Thursday, October 18, 2012

The General Plan

In an earlier post here I mentioned that what Marty and I do is travel improvisationally, that is, make things up as we go with no reservations or transportation arranged in advance. But certain dates can't be missed, like getting to the airport for a flight home. So, some reservations must be made. 

Here's what we know in advance. We arrive in Jakarta, Indonesia's capital city of 10 million people, at 1pm on Monday, October 22nd. We will leave Cincinnati at 9am on Saturday and spend Saturday, Sunday and a chunk of Monday on various flights as we work our way to Indonesia. From Jakarta we'll improvise on local buses starting at the southern tip of Sumatra, the largest of the Indonesian islands and the sixth largest island in the world, to its northern tip. That journey is the core of our trip. I'll report here as we travel. 

Once we get to Medan at Sumatra's northern tip, we'll jump to Penang in Malaysia, where we'll spend a night - reservations there have been made - and then train from that area to Bangkok for a flight home. It was crucial that we have train reservations for that overnight journey, and we do. 

Marty organized everything himself, using the internet, even getting a friend in Thailand to go to a train station to buy our train tickets so we won't miss the flight home. 

Trip Summary: Cincinnati to Jakarta; Jakarta north throughout Sumatra to Medan; Medan to Penang; Penang to Bangkok; Bangkok back to Cincinnati. 


Wednesday, October 17, 2012

What We're In For Weather-Wise

Lonely Planet spells it out: "Straddling the equator, Indonesia tends to have a fairly even climate year-round. Rather than four seasons, Indonesia has two –  wet and dry – and there are no extremes of winter and summer. In most parts of Indonesia the wet season falls between October and April, and the dry season between May and September."

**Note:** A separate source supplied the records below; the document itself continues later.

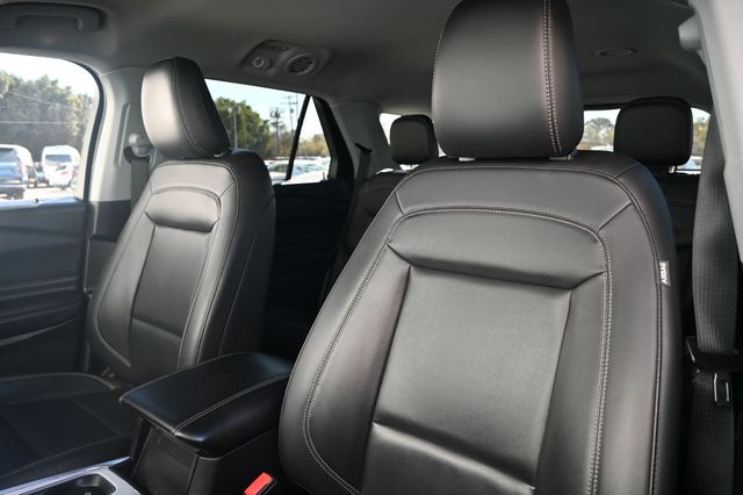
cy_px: 248
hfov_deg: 73.8
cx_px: 372
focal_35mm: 24
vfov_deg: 53.1
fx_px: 495
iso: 400
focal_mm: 16
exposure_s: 1/160
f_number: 3.5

Well, notice when we going? Wet season. I just checked the weather in Jakarta for the next four days. High of 95 every day, lows in the mid 70s. Scattered thunderstorms every day. Did we know that before deciding to go in October? Sure. Adds to the adventure. 

6pm Wednesday. Tickets!

I don't know how he does this. Marty has devoted most of today to finding the cheapest airline tickets, but with no or low sacrifices on our part. Remember, this is virtually last minute travel - we leave in two-and-a-half days. Most convenient for us is going in and out of Cincinnati on Delta. But round-trip flights were in the $3,300 - $3,500 range. At 6pm he called all torqued up because we will go in and out of here on Delta for $1,800. Leaving Saturday at 9am to Los Angeles, to Tokyo, then to Taipei, where we'll sleep. Next day to Jakarta, where we'll try not to eat in any outdoor restaurants full of Europeans and Americans. We'll work our way from there up through Sumatra to Bangkok. Bangkok to Tokyo to JFK and back here on November 3rd. Amazing. My job in all of this remains the same - pick up the Malaria pills. Seems fair. 

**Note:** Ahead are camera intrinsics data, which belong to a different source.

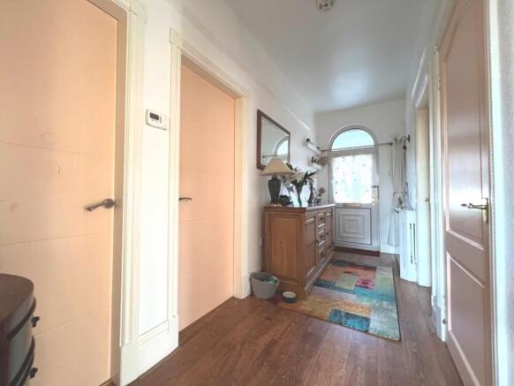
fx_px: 193
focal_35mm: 13
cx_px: 257
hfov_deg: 106.2
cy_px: 193
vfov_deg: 90.0
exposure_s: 1/60
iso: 320
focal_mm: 1.57
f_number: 1.8
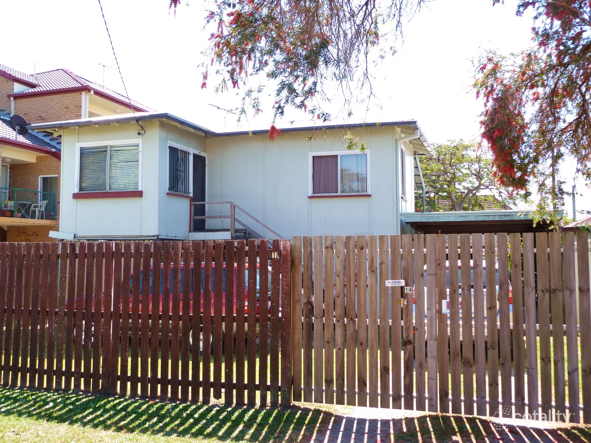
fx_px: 598
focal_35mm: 35
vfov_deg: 40.7
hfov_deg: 52.6
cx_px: 296
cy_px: 222
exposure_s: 1/125
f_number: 4
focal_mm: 5.7
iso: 80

5:25 pm Wednesday. No Tickets.

My friend Marty Fritzhand, one of the world's most experienced improvisational travelers, called me on Monday morning and said, "Let's go somewhere for a couple weeks. Like on Saturday." We're going. Improvisational travel means that he, sometimes with me trailing along way behind him carrying my backpack and his, arrive in remote parts of emerging (what used to be called third-world) nations with a sketchy plan, no reservations and a Lonely Planet Guidebook. In the backpacks are two extra shirts and a change of underwear. That's pretty much it. The basic plan on Monday was a trip to Indonesia - Bali, Java, Sumatra. But as I write this, I have no real idea where we're going. In fact, we don't have airline tickets for a Saturday flight, but an hour ago he told me not to worry about it. So I won't. I'll do my part and pick up our Malaria pills. 

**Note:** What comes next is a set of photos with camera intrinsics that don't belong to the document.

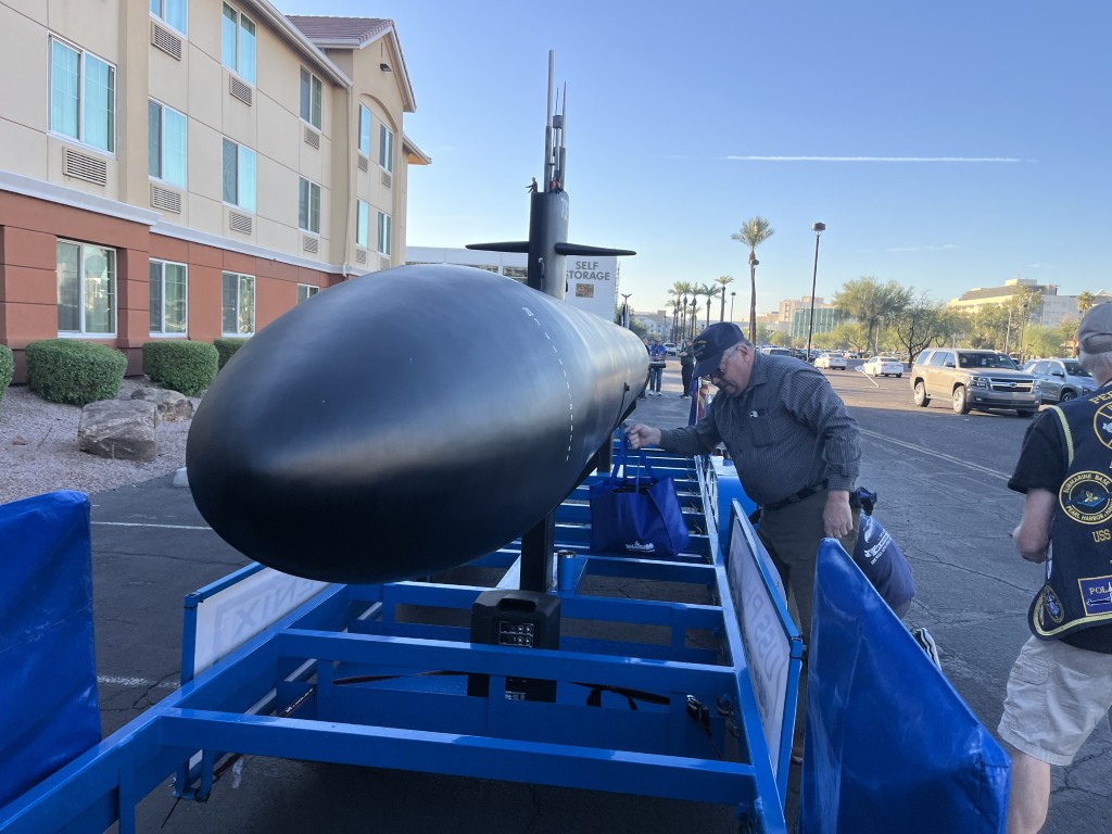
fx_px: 835
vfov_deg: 53.1
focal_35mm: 26
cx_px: 556
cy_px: 417
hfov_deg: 67.3
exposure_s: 1/906
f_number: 1.6
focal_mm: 5.1
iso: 50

A little more about Marty. There is virtually no area in the moderate and warm weather world he has not been. Sometimes visiting a place multiple times, wringing more adventure out of it with each subsequent visit. For example, he and I were in India four years ago. It was his 12th visit there. That number is now seventeen. We went to an obscure country in West Africa once, Burkino Faso. Heard of it I don't think so. He'd been there before. 


When I know more about where we're going and what we'll do, it'll be posted here.